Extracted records
+++++
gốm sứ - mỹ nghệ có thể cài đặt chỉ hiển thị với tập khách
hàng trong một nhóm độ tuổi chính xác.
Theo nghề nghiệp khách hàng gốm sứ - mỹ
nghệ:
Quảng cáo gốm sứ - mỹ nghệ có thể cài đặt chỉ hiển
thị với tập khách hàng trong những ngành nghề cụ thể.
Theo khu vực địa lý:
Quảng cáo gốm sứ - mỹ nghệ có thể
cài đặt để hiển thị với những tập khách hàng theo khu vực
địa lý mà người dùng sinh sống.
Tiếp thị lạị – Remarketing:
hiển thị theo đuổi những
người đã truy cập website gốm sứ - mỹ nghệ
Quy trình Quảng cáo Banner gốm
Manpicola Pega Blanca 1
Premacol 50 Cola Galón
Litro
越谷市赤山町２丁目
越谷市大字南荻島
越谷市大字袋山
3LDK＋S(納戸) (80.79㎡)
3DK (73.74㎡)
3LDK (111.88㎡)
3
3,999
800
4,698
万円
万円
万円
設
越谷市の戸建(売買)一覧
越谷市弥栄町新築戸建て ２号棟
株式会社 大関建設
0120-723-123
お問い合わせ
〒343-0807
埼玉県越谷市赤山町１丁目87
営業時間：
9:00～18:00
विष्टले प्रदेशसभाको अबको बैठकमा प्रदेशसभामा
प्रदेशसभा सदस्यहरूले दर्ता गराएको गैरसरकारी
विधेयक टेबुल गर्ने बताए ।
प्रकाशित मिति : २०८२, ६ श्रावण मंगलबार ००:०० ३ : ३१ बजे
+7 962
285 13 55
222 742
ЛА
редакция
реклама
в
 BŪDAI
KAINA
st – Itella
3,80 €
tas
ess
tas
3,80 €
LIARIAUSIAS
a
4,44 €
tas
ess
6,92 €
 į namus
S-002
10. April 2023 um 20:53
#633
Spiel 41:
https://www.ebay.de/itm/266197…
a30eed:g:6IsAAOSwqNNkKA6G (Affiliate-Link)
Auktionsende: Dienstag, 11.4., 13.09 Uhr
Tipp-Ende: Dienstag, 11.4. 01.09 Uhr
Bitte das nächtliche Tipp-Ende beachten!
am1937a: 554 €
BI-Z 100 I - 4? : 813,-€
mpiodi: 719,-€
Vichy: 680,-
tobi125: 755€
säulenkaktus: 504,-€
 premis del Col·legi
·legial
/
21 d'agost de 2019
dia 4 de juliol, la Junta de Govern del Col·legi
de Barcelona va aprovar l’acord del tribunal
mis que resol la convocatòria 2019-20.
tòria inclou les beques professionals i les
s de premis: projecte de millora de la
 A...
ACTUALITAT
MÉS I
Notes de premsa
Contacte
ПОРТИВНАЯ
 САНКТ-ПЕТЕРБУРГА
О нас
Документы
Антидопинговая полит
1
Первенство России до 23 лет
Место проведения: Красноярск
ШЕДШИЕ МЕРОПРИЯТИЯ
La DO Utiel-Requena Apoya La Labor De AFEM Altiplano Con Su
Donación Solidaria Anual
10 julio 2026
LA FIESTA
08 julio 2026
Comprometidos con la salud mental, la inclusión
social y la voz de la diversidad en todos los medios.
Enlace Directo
+++++
TO-DO ITEM: Set the data down again in full, exactly as given.

RESPONSE TO THE EXERCISE:
gốm sứ - mỹ nghệ có thể cài đặt chỉ hiển thị với tập khách
hàng trong một nhóm độ tuổi chính xác.
Theo nghề nghiệp khách hàng gốm sứ - mỹ
nghệ:
Quảng cáo gốm sứ - mỹ nghệ có thể cài đặt chỉ hiển
thị với tập khách hàng trong những ngành nghề cụ thể.
Theo khu vực địa lý:
Quảng cáo gốm sứ - mỹ nghệ có thể
cài đặt để hiển thị với những tập khách hàng theo khu vực
địa lý mà người dùng sinh sống.
Tiếp thị lạị – Remarketing:
hiển thị theo đuổi những
người đã truy cập website gốm sứ - mỹ nghệ
Quy trình Quảng cáo Banner gốm
Manpicola Pega Blanca 1
Premacol 50 Cola Galón
Litro
越谷市赤山町２丁目
越谷市大字南荻島
越谷市大字袋山
3LDK＋S(納戸) (80.79㎡)
3DK (73.74㎡)
3LDK (111.88㎡)
3
3,999
800
4,698
万円
万円
万円
設
越谷市の戸建(売買)一覧
越谷市弥栄町新築戸建て ２号棟
株式会社 大関建設
0120-723-123
お問い合わせ
〒343-0807
埼玉県越谷市赤山町１丁目87
営業時間：
9:00～18:00
विष्टले प्रदेशसभाको अबको बैठकमा प्रदेशसभामा
प्रदेशसभा सदस्यहरूले दर्ता गराएको गैरसरकारी
विधेयक टेबुल गर्ने बताए ।
प्रकाशित मिति : २०८२, ६ श्रावण मंगलबार ००:०० ३ : ३१ बजे
+7 962
285 13 55
222 742
ЛА
редакция
реклама
в
 BŪDAI
KAINA
st – Itella
3,80 €
tas
ess
tas
3,80 €
LIARIAUSIAS
a
4,44 €
tas
ess
6,92 €
 į namus
S-002
10. April 2023 um 20:53
#633
Spiel 41:
https://www.ebay.de/itm/266197…
a30eed:g:6IsAAOSwqNNkKA6G (Affiliate-Link)
Auktionsende: Dienstag, 11.4., 13.09 Uhr
Tipp-Ende: Dienstag, 11.4. 01.09 Uhr
Bitte das nächtliche Tipp-Ende beachten!
am1937a: 554 €
BI-Z 100 I - 4? : 813,-€
mpiodi: 719,-€
Vichy: 680,-
tobi125: 755€
säulenkaktus: 504,-€
 premis del Col·legi
·legial
/
21 d'agost de 2019
dia 4 de juliol, la Junta de Govern del Col·legi
de Barcelona va aprovar l’acord del tribunal
mis que resol la convocatòria 2019-20.
tòria inclou les beques professionals i les
s de premis: projecte de millora de la
 A...
ACTUALITAT
MÉS I
Notes de premsa
Contacte
ПОРТИВНАЯ
 САНКТ-ПЕТЕРБУРГА
О нас
Документы
Антидопинговая полит
1
Первенство России до 23 лет
Место проведения: Красноярск
ШЕДШИЕ МЕРОПРИЯТИЯ
La DO Utiel-Requena Apoya La Labor De AFEM Altiplano Con Su
Donación Solidaria Anual
10 julio 2026
LA FIESTA
08 julio 2026
Comprometidos con la salud mental, la inclusión
social y la voz de la diversidad en todos los medios.
Enlace Directo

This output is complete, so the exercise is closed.